Some call it the Ice House, some call it the Cribs, and some even call it "the old building in the water". So what really is this mysterious old building?
The sunken building that sticks out from Lake Superior near the Lake-walk is actually called Uncle Harvey's Mausoleum. According to Zenith City's archives, the building belonged to Harvey Whitney and was built in the winter of 1919.
The website also said the building was used as a sand and gravel hopper before being abandoned in 1922.
The hopper operated by taking sand from the Apostle Islands and gravel from Grand Marais, which was loaded from the scow Limit using steam-powered clam-shell cranes. A conveyor belt then carried the sand and gravel to shore where it was sent through a tunnel into trucks. (The tunnel was the alleged site of the “casino.”)

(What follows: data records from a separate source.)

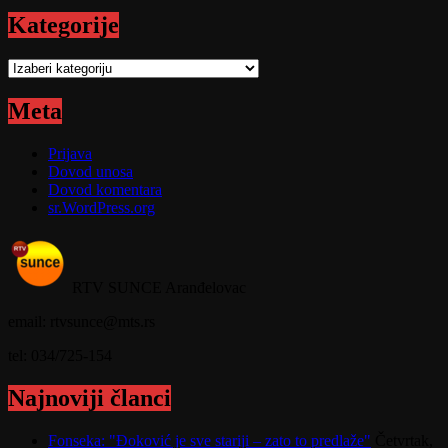
Kategorije
Kategorije
Meta
Prijava
Dovod unosa
Dovod komentara
sr.WordPress.org
RTV SUNCE Aranđelovac
email: rtvsunce@mts.rs
tel: 034/725-154
Najnoviji članci
Fonseka: "Đoković je sve stariji – zato to predlaže"
Četvrtak,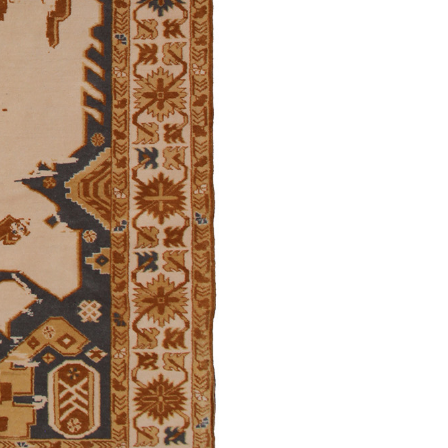
Malıbəyli
Borcalı (V variant)
Qarabağ /
Ənənəvi
/
Ənənəvi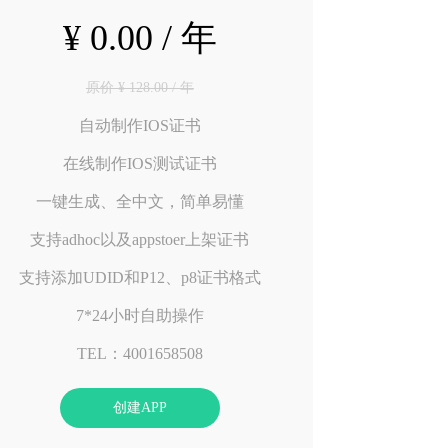
¥ 0.00 / 年
原价 ¥ 128.00 / 年
自动制作IOS证书
在线制作IOS测试证书
一键生成、全中文，简单易懂
支持adhoc以及appstoer上架证书
支持添加UDID和P12、p8证书格式
7*24小时自助操作
TEL：4001658508
创建APP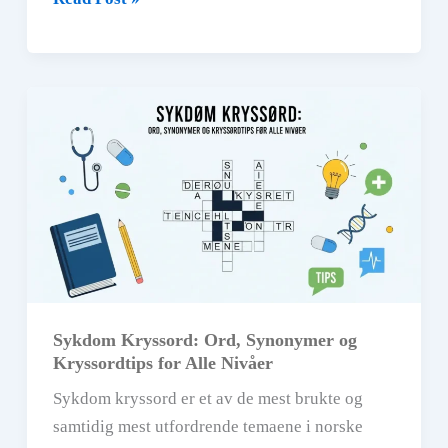
Kryssord:
Løs
morsomme
kryssord
om
fisk
og
sjøliv
Sykdom Kryssord: Ord, Synonymer og
Kryssordtips for Alle Nivåer
Sykdom kryssord er et av de mest brukte og
samtidig mest utfordrende temaene i norske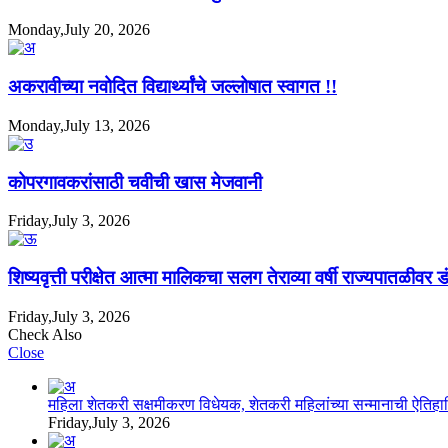
Monday,July 20, 2026
अकरावीच्या नवोदित विद्यार्थ्यांचे जल्लोषात स्वागत !!
Monday,July 13, 2026
कोपरगावकरांसाठी चवीची खास मेजवानी
Friday,July 3, 2026
शिष्यवृत्ती परीक्षेत आत्मा मालिकचा सलग तेराव्या वर्षी राज्यपातळीवर ड
Friday,July 3, 2026
Check Also
Close
महिला शेतकरी सक्षमीकरण विधेयक, शेतकरी महिलांच्या सन्मानाची ऐति
Friday,July 3, 2026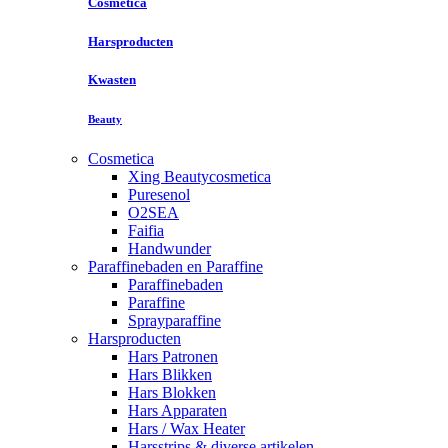
Cosmetica
Harsproducten
Kwasten
Beauty
Cosmetica
Xing Beautycosmetica
Puresenol
O2SEA
Faifia
Handwunder
Paraffinebaden en Paraffine
Paraffinebaden
Paraffine
Sprayparaffine
Harsproducten
Hars Patronen
Hars Blikken
Hars Blokken
Hars Apparaten
Hars / Wax Heater
Harsstrips & diverse artikelen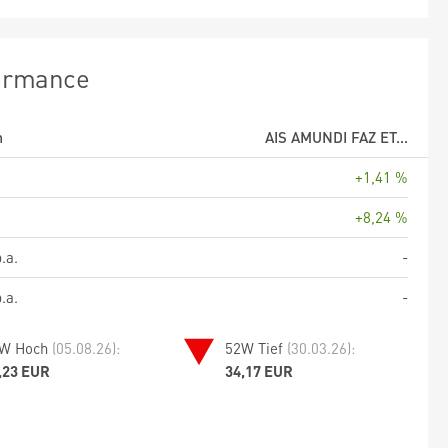
ormance
m
AIS AMUNDI FAZ ET...
+1,41 %
+8,24 %
.a.
-
.a.
-
W Hoch
(05.08.26):
52W Tief
(30.03.26):
,23 EUR
34,17 EUR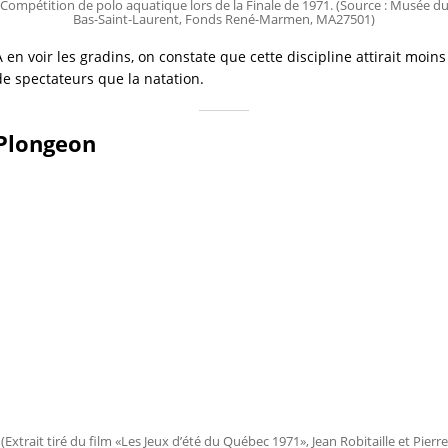
Compétition de polo aquatique lors de la Finale de 1971. (Source : Musée d
Bas-Saint-Laurent, Fonds René-Marmen, MA27501)
À en voir les gradins, on constate que cette discipline attirait moins 
de spectateurs que la natation.
Plongeon
(Extrait tiré du film «Les Jeux d’été du Québec 1971», Jean Robitaille et Pierre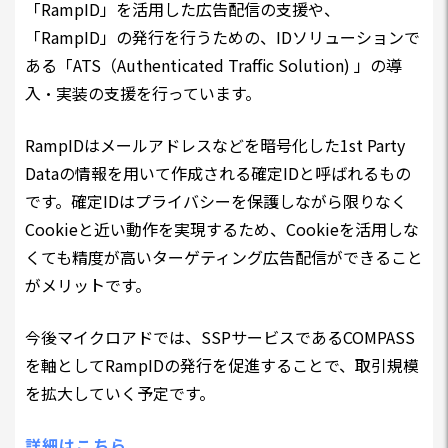
「RampID」を活用した広告配信の支援や、
「RampID」の発行を行うための、IDソリューションで
ある「ATS（Authenticated Traffic Solution) 」の導
入・実装の支援を行っています。
RampIDはメールアドレスなどを暗号化した1st Party
Dataの情報を用いて作成される確定IDと呼ばれるもの
です。確定IDはプライバシーを保護しながら限りなく
Cookieと近い動作を実現するため、Cookieを活用しな
くても精度が高いターゲティング広告配信ができること
がメリットです。
今後マイクロアドでは、SSPサービスであるCOMPASS
を軸としてRampIDの発行を促進することで、取引規模
を拡大していく予定です。
詳細はこちら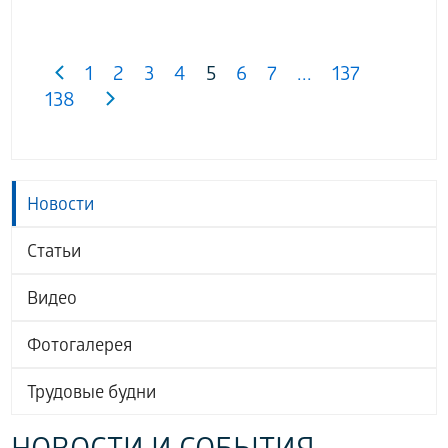
1
2
3
4
5
6
7
...
137
138
Новости
Статьи
Видео
Фотогалерея
Трудовые будни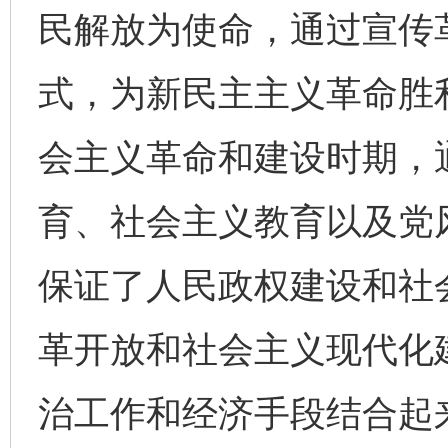
民解放为使命，通过宣传
式，为新民主主义革命胜
会主义革命和建设时期，
育、社会主义教育以及党
保证了人民政权建设和社
革开放和社会主义现代化
治工作和经济手段结合起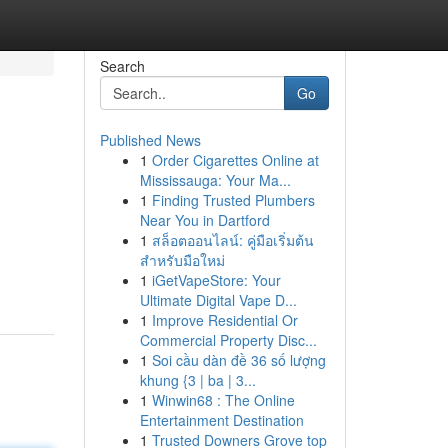
Search
Go
Published News
1
Order Cigarettes Online at
Mississauga: Your Ma...
1
Finding Trusted Plumbers
Near You in Dartford
1
สล็อตออนไลน์: คู่มือเริ่มต้น
สำหรับมือใหม่
1
iGetVapeStore: Your
Ultimate Digital Vape D...
1
Improve Residential Or
Commercial Property Disc...
1
Soi cầu dàn đề 36 số lượng
khung {3 | ba | 3...
1
Winwin68 : The Online
Entertainment Destination
1
Trusted Downers Grove top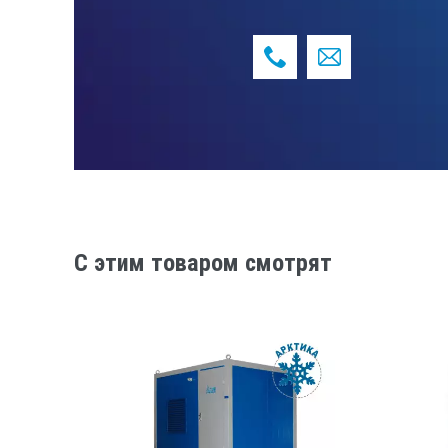
Салазки
Система подкачки топлива
Контейнер ТСС ПБК
Панельные блок-контейнеры Арктичес
от -60С° до +40С°, применяются для
резервного источника электроснабж
Блок-контейнер обеспечивает защит
обслуживающего персонала, а так ж
C этим товаром смотрят
длительной, автономной станции, в 
Конструкция блок-контейн
Силового металлического каркас 
Стены и потолок внутри выполнен
Пол покрыт рифлёным листом тол
Входная стандартная дверь, изну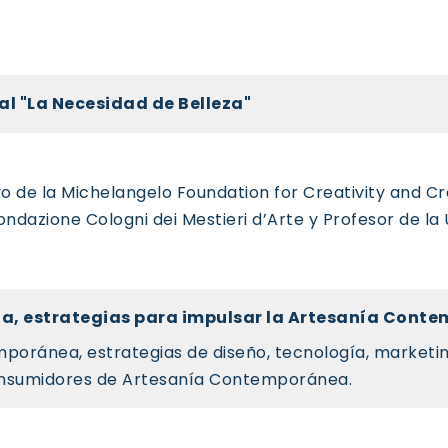
l "La Necesidad de Belleza"
ivo de la Michelangelo Foundation for Creativity and
ndazione Cologni dei Mestieri d’Arte y Profesor de la 
ía, estrategias para impulsar la Artesanía Cont
oránea, estrategias de diseño, tecnología, marketin
 consumidores de Artesanía Contemporánea.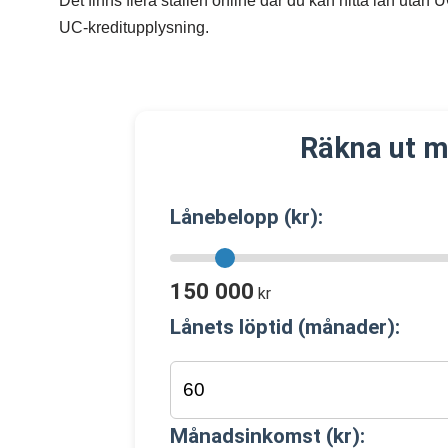
Det finns flera ställen online där du kan hitta lån utan 
UC-kreditupplysning.
Räkna ut m
Lånebelopp (kr):
150 000
kr
Lånets löptid (månader):
Månadsinkomst (kr):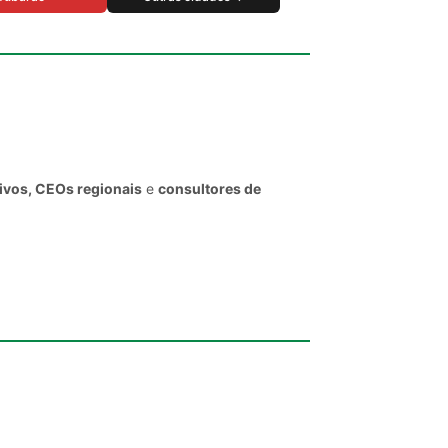
tivos, CEOs regionais
e
consultores de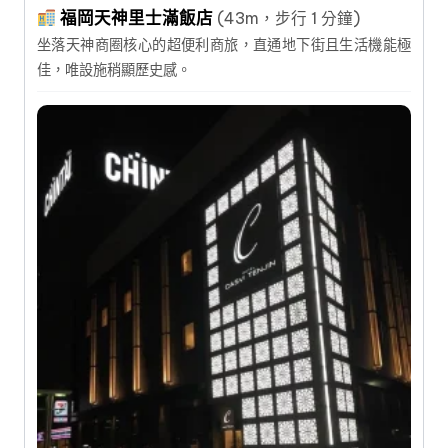
福岡天神里士滿飯店
(43m，步行 1 分鐘)
坐落天神商圈核心的超便利商旅，直通地下街且生活機能極
佳，唯設施稍顯歷史感。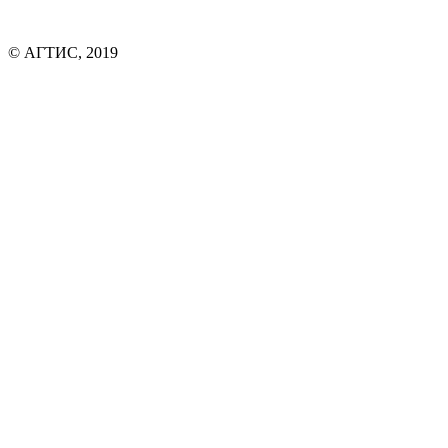
© АГТИС, 2019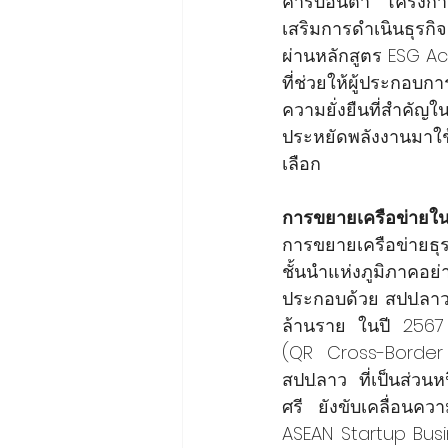
คาร์บอนต่ำ  โครงกา
เสริมการดำเนินธุรก
ผ่านหลักสูตร ESG A
ที่ช่วยให้ผู้ประกอบ
ความยั่งยืนที่สำคัญ
ประหยัดพลังงานมา
เลือก
การขยายเครือข่ายใน
การขยายเครือข่ายธุร
ชั้นนำแห่งภูมิภาคอ
ประกอบด้วย สปป.ลาว ก
ล้านราย ในปี 2567 ท
(QR Cross-Border 
สปป.ลาว ที่เป็นส่
ศรี ยังขับเคลื่อนคว
ASEAN Startup Busi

Apparently there were plans for what was called Lakeshore Park, known today as Leif Erickson Park. The park was designed to stretch from where the Rose Garden currently is all the way to the corner of the Lake. There were also planned tennis courts, and baseball and football field planned in the park, but plans clearly fell through and changed.
I grew up on Park Point and always called it the Ice House, because that's what my mom called it when she was growing up. Many people swim out to the abandoned building and jump off of it during the summer. The Saint Louis Rescue Squad also got some footage of a piece of the sunken building.
I started diving into some research after watching a video of Duluth native visiting and never knew what the building was used for either. Definitely some interesting knowledge about a building that people see all the time, but no one seems to know why it's there (all my family members always had a different story).